▶ Data extract:
● ● ●
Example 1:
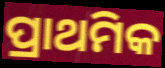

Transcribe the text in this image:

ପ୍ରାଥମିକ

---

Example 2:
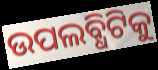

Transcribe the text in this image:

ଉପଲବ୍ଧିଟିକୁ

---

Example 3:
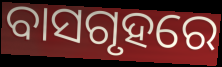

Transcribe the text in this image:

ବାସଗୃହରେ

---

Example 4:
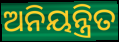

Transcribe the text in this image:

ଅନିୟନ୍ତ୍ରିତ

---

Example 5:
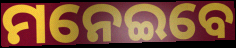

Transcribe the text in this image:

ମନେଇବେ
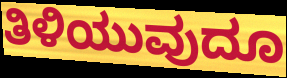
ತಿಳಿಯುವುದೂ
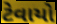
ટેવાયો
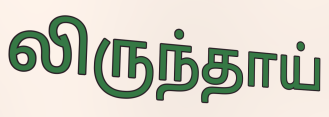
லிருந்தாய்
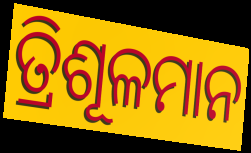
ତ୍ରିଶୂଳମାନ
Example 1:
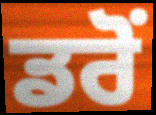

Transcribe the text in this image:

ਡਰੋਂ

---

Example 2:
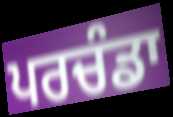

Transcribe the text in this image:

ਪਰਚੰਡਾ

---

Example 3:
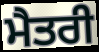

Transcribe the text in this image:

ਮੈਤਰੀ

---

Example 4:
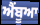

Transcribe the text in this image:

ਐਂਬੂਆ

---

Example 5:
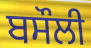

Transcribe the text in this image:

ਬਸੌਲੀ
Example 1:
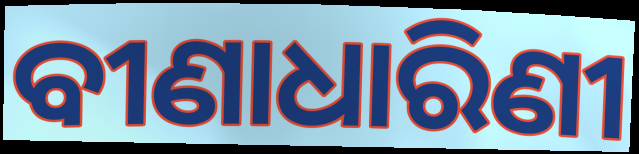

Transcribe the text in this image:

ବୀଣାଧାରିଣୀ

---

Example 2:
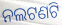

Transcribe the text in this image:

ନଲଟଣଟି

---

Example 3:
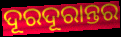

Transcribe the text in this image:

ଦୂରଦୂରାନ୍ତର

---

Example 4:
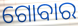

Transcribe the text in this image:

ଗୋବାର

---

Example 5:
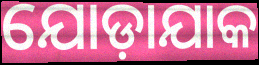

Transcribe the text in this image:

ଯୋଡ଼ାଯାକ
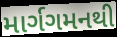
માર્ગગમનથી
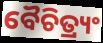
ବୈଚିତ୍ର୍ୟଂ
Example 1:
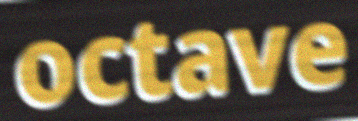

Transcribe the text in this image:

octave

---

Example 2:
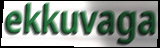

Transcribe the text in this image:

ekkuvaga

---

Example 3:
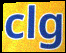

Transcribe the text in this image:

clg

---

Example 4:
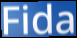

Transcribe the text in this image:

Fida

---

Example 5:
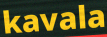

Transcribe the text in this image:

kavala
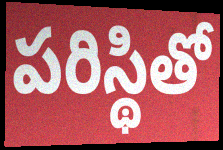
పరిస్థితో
● ● ●
▶ Required work: Write out all of the records above character for character, omitting the pictures.

▶ Exercise output:
Example 1:

Transcribe the text in this image:

ପ୍ରାଥମିକ

---

Example 2:

Transcribe the text in this image:

ଉପଲବ୍ଧିଟିକୁ

---

Example 3:

Transcribe the text in this image:

ବାସଗୃହରେ

---

Example 4:

Transcribe the text in this image:

ଅନିୟନ୍ତ୍ରିତ

---

Example 5:

Transcribe the text in this image:

ମନେଇବେ
ತಿಳಿಯುವುದೂ
ટેવાયો
லிருந்தாய்
ତ୍ରିଶୂଳମାନ
Example 1:

Transcribe the text in this image:

ਡਰੋਂ

---

Example 2:

Transcribe the text in this image:

ਪਰਚੰਡਾ

---

Example 3:

Transcribe the text in this image:

ਮੈਤਰੀ

---

Example 4:

Transcribe the text in this image:

ਐਂਬੂਆ

---

Example 5:

Transcribe the text in this image:

ਬਸੌਲੀ
Example 1:

Transcribe the text in this image:

ବୀଣାଧାରିଣୀ

---

Example 2:

Transcribe the text in this image:

ନଲଟଣଟି

---

Example 3:

Transcribe the text in this image:

ଦୂରଦୂରାନ୍ତର

---

Example 4:

Transcribe the text in this image:

ଗୋବାର

---

Example 5:

Transcribe the text in this image:

ଯୋଡ଼ାଯାକ
માર્ગગમનથી
ବୈଚିତ୍ର୍ୟଂ
Example 1:

Transcribe the text in this image:

octave

---

Example 2:

Transcribe the text in this image:

ekkuvaga

---

Example 3:

Transcribe the text in this image:

clg

---

Example 4:

Transcribe the text in this image:

Fida

---

Example 5:

Transcribe the text in this image:

kavala
పరిస్థితో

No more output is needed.